The Small Model's Real Job Is Dispatch, Not Work

The 4 GB experiment ended on an honest wall: a small local model fits in a 4 GB laptop GPU and solves easy coding tasks, but it hits a ceiling on hard ones and cannot drive a native tool call at all. The natural reaction is to shrug and reach for a cloud model.

But that conclusion assumed the small model's job is to do the work. A reader pushed back with a better question: what if its job is to decide who does the work? Judging a task is cheaper than solving it. So we ran another experiment — same 4 GB laptop, same hidden-grader harness — to find two things: where a small model's limit actually is across general tasks, and whether a small model can earn its keep as a router instead of a worker.

The setup

The harness is the same one from the coding study: each task runs against a hidden grader, so every result is automated and reproducible. The new task suite is 48 general tasks — three domains (reasoning, extraction, writing) × four difficulty tiers (easy → extreme) × four tasks each — graded by exact answer, number match, JSON-field match, or a constraint checker (word counts, lipograms, acrostics). We ran six models × 48 tasks × 3 repetitions = 864 trials, plus a separate batch of open-ended writing prompts judged by hand.

A quick but important detour: our first run was contaminated by the grader, not the models.
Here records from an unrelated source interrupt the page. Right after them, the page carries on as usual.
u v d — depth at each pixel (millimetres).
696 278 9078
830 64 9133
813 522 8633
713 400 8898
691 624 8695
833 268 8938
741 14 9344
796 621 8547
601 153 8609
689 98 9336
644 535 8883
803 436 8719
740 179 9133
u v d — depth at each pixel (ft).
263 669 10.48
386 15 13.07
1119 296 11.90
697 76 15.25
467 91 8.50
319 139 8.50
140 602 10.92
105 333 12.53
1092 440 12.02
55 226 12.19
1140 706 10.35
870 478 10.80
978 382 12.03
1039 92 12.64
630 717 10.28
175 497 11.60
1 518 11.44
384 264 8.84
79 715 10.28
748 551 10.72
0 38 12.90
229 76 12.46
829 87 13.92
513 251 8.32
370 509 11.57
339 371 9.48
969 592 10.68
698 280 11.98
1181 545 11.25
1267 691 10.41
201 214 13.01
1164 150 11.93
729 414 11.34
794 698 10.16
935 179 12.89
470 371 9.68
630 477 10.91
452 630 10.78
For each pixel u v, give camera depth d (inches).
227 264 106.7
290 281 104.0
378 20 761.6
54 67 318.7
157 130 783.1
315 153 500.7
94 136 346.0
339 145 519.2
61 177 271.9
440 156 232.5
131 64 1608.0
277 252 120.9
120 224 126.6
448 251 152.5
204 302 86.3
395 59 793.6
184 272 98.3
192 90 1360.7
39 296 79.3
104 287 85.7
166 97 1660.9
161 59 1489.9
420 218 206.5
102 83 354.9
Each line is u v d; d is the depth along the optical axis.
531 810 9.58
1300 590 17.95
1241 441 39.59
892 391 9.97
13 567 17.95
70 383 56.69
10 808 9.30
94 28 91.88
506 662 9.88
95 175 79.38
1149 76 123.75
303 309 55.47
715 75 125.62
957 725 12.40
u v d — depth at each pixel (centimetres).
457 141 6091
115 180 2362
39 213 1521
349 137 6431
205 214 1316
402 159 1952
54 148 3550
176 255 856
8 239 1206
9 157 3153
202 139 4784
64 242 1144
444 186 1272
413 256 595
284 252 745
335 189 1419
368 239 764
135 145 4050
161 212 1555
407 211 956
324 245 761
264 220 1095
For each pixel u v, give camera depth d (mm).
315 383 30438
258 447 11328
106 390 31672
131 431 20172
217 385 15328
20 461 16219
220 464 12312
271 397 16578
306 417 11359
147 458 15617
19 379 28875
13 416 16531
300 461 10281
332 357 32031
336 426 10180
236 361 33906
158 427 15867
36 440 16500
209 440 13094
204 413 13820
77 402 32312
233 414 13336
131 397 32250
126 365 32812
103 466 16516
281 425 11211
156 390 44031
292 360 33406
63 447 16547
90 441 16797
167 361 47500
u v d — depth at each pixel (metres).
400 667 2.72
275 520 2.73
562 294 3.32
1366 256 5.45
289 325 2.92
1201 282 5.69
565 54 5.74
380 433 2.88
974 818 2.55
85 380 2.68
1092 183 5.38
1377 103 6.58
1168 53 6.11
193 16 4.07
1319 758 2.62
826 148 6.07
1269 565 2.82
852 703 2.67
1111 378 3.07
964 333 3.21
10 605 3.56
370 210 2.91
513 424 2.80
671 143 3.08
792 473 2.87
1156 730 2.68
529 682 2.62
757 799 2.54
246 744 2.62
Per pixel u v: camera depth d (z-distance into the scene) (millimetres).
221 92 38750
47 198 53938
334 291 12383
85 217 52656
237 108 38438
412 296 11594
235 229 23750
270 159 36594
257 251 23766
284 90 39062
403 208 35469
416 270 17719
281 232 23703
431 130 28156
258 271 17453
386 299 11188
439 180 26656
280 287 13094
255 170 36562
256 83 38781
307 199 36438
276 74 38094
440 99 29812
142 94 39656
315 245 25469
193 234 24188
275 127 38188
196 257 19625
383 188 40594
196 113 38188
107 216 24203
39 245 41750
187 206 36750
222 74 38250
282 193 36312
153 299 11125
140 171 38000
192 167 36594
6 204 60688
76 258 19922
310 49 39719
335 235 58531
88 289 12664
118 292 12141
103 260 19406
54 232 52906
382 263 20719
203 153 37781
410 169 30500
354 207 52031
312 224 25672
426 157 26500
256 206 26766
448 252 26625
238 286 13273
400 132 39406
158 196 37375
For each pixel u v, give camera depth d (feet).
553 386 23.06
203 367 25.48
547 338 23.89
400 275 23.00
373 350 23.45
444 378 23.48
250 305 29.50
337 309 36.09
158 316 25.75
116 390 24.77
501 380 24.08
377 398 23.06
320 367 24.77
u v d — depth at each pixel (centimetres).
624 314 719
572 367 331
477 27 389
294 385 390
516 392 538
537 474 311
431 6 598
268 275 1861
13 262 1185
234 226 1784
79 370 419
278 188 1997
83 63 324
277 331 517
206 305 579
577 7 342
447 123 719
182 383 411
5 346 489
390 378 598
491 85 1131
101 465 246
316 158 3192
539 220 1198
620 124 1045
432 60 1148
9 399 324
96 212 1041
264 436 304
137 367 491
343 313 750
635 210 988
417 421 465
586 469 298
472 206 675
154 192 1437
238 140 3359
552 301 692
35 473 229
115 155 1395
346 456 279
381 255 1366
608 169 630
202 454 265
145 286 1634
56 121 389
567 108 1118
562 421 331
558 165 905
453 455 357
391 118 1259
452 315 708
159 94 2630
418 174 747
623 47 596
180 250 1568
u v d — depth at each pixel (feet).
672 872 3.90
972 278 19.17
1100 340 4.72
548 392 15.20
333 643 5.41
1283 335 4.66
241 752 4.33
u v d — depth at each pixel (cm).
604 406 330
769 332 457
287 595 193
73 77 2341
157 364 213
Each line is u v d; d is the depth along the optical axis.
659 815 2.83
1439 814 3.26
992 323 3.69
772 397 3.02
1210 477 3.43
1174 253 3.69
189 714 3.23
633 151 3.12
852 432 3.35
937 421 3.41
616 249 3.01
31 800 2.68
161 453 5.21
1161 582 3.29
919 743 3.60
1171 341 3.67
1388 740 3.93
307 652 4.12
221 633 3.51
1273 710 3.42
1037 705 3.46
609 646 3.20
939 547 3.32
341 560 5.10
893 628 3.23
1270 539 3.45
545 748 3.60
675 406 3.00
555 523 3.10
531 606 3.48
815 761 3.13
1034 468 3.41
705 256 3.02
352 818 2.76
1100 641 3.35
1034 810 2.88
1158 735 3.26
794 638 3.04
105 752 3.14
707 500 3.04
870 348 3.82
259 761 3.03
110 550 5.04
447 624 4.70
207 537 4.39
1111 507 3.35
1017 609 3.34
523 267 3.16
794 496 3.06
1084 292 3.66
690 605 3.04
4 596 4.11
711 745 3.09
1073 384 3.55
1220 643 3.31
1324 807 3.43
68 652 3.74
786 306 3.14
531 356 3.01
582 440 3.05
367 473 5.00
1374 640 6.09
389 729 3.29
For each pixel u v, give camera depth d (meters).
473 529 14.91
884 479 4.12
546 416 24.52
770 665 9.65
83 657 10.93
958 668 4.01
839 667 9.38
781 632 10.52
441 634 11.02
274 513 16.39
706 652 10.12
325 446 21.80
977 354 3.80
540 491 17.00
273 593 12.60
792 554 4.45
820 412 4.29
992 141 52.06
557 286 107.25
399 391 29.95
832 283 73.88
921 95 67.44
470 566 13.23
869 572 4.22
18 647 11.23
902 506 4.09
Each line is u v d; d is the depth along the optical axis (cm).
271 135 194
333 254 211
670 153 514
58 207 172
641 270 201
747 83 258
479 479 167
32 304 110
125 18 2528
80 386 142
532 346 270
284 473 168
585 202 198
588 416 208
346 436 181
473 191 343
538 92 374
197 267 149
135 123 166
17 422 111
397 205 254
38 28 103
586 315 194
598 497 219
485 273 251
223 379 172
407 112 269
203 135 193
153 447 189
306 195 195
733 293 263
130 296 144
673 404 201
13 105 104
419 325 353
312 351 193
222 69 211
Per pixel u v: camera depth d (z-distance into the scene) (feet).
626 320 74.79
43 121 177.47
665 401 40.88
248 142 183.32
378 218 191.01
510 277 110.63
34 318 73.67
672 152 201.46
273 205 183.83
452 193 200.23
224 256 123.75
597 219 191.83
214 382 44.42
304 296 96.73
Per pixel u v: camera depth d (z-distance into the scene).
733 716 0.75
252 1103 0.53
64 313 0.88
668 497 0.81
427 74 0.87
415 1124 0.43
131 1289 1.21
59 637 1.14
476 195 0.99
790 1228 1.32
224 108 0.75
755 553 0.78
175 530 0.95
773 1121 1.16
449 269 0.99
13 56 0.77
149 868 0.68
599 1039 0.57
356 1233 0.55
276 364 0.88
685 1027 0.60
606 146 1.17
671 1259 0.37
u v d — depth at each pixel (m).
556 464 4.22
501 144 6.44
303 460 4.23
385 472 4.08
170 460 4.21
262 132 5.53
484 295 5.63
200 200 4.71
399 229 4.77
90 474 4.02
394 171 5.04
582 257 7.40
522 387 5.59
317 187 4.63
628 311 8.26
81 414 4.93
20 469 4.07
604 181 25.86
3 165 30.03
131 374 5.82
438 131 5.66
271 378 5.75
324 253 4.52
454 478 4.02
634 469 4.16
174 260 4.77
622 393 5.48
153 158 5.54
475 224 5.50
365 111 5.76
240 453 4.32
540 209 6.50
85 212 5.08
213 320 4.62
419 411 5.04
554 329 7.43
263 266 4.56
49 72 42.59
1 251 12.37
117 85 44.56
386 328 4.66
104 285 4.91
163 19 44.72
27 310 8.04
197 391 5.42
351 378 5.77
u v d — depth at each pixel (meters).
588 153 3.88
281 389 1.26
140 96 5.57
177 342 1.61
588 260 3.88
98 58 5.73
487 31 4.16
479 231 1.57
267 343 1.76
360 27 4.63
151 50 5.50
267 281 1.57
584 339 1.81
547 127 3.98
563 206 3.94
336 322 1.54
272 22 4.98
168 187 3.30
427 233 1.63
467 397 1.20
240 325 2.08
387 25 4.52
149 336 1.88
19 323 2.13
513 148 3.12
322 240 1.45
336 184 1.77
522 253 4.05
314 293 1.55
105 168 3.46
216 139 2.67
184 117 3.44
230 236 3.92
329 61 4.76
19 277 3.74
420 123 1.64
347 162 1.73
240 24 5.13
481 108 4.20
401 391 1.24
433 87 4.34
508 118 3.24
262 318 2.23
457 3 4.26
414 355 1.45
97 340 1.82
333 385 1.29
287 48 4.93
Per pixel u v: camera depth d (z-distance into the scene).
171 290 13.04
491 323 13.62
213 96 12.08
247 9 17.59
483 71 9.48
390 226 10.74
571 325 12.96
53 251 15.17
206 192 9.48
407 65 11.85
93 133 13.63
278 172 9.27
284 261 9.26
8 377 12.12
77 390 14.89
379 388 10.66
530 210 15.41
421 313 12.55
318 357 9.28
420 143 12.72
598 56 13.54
Tasks failed because a model answered $1,240.50 where the grader wanted 1240.50, or The Widget Pro where it wanted Widget Pro — correct extraction, punished for formatting. That is the same trap the coding study taught us to watch for, and a calibration pass caught it. We normalised currency, commas, and a leading article before comparison. Measure the capability, never the formatting.

Finding 1: reasoning-tuning beats size

Here is the capability matrix — overall, and broken out by domain:

Model

Overall

Extraction

Reasoning

Writing

qwen3:4b

94%

100%

94%

88%

qwen3:1.7b

88%

98%

90%

77%

granite3.3:2b

72%

94%

50%

73%

qwen2.5-coder:7b

72%

88%

71%

56%

qwen2.5-coder:3b

69%

94%

54%

58%

qwen2.5-coder:1.5b

63%

88%

50%

52%

Read the top two rows against the bottom four. qwen3:1.7b scores 88% and beats qwen2.5-coder:7b at 72% — while being four times smaller. The coder models, which won the coding study, are the weakest generalists here. The lesson is blunt: capability is not monotonic in size, and it is not even consistent across model families. A model tuned for reasoning runs circles around a bigger model tuned for code the moment you step off the code.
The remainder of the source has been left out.